The dual burden of malnutrition is characterized by the coexistence of malnutrition in the two widely categories – under nutrition along with overweight and obesity. In the context of a changing global nutrition landscape, influenced by the economic and income growth, urbanization and demographic change, diet-related epidemiology has seen a significant shift in recent decades.
This crisis exists in a way that the poorly nourished individuals can be seen at both ends of the spectrum (i.e. underweight and overweight/obesity). The usual mind set with the term malnutrition say – malnourishment occurs mostly in individuals who do not have an adequate intake of calories or protein. However, on the contrary, overweight and obese individuals are also seen to be malnourished with deficiencies in other nutrients such as vitamins and minerals.
This dual malnutrition trap is alarming for India, where not only the urban populations are rising, and but also the lifestyle which is taking a shift to a much more people sedentary approach.
The alarming recent WHO statistics have estimated –
- The annual cost of malnutrition to the world economy is costing approximately $80 billion.
- Similarly, the direct cost to the Indian economy is around $10 billion, and the total costs, direct and indirect, at 2-3% of GDP. With every second case of obesity or malnutrition in children, India is taken a step back in its growth curve.

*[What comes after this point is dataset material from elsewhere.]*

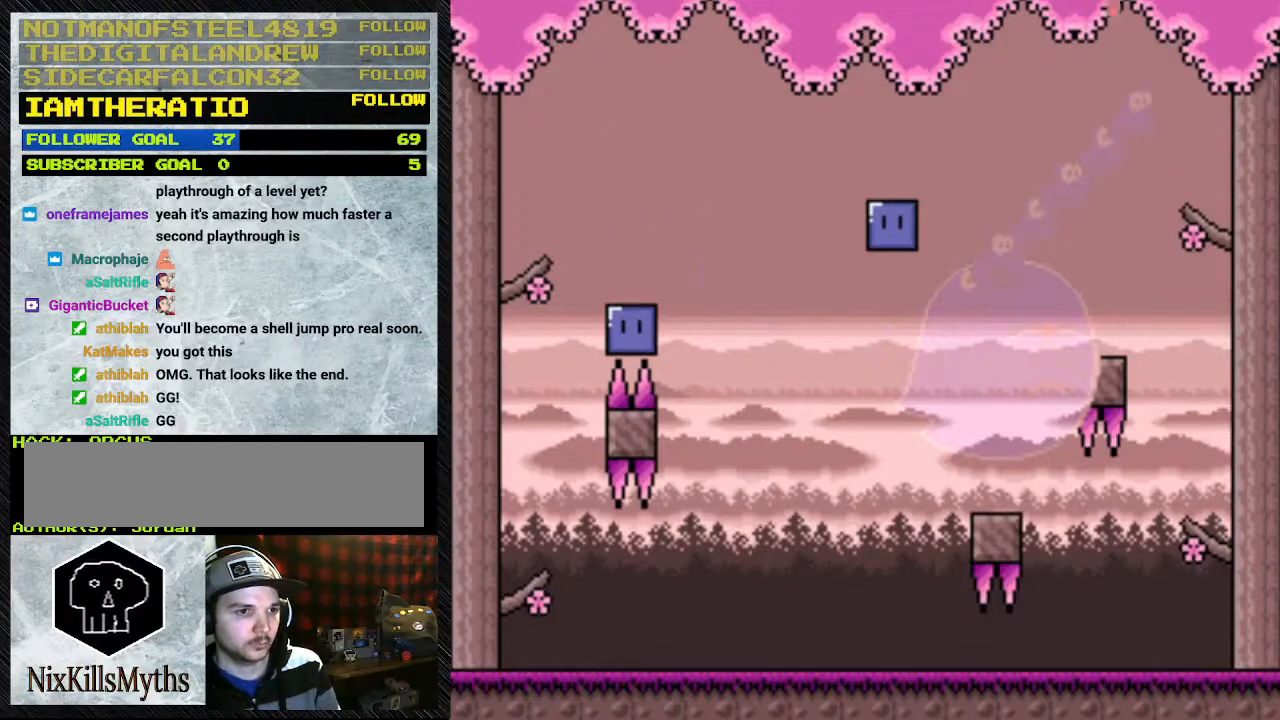
{"buttons": ["B", "Y", "DPAD_LEFT"], "events": []}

- The states which have seen the highest obesity rates are: Rajasthan, Kerala, Gujarat, New Delhi, Tamil Nadu, Pondicherry. Out of which Kerala has the highest prevalence of hypertension and cholesterol in urban men and women while Pondicherry has the highest prevalence of diabetes.
- In India- 34% of men and 44% of women are overweight and 13% of men & 11% of women are underweight in India.
- There are 16% of children born with low birth weight (LBW) in Urban areas which puts them at a risk for infections and even early death.
The States with highest rate of Malnutrition –
These states across India have experienced India’s highest rates of malnutrition.
i. Uttar Pradesh: A majority of children under the age group of 5 are stunted
ii. Tamil Nadu: According to a National Family Health Survey, 23% of children here are underweight. 25% of Chennai children show moderately stunted growth.
iii. Madhya Pradesh: As per 2015 data, the state has India’s highest number of malnourished children. 74.1 % of the state’s children under 6 suffer from anaemia, and 60 % suffer from malnutrition.
iv. Jharkhand and Bihar: Jharkhand has India’s second highest number of malnourished children (56.5%), followed by Bihar (55.9%)
Steps taken by Government to tackle Malnutrition –
- Expanded the safety net through the ICDS scheme to cover all the vulnerable groups such as children, adolescent girls, mothers, expectant women.
- Fortification of essential foods with appropriate nutrients required by the body (e.g., salt with iodine and/or iron).
- Popularize and availability of low cost nutritious food.
- Initiating and launch of the Mid-day Meal Programme.
- Ensuring food security by increasing production of food grains and cereals.
- Improve dietary patterns by promotion, production and increasing per capita availability of nutritionally rich food.
What MORE is needed to eliminate Malnutrition –
- Empower women and womanhood because they are the best caretakers when it comes to nutrition of their children and they know what exactly is required for nourishment of the child.
- Prevention of anaemia, which is needed to prevent the young, adolescent girls and pregnant women which can be done by fortification and implementation of nutritional programmes proper with iron and folic acid availability.
- Building a team of anganwadi and community workers, who can help to safeguard and promote government policies and schemes to the socio economic classes.
- Introduction of specific growth monitoring cards, BMI and other index for assessing nutritional status for children visiting at the anganwadi levels.
- Proper immunization; checkups should be made with help of anganwadi workers and community managers to help the pregnant, lactating mothers and children to prevent the communicable and non – communicable diseases at a early stage.
- National health and sanitation committees should keep well organised, regular monitoring for the nutrition programme along with conducting promotions for national health and nutrition days
Over to you
Tackling obesity will be uplifting the economy and the environment, as healthy and sustainable diets are good for productivity for all the sectors. While tackling undernutrition there should be assurance of adequate nutrition in order to ensure the right balance of nutrients and to get rid of this global problem. Along with this, it’s equally important to revisit the existing government running nutrition plans and policies to simultaneously address the undernutrition and the emerging non-communicable diseases related to obesity.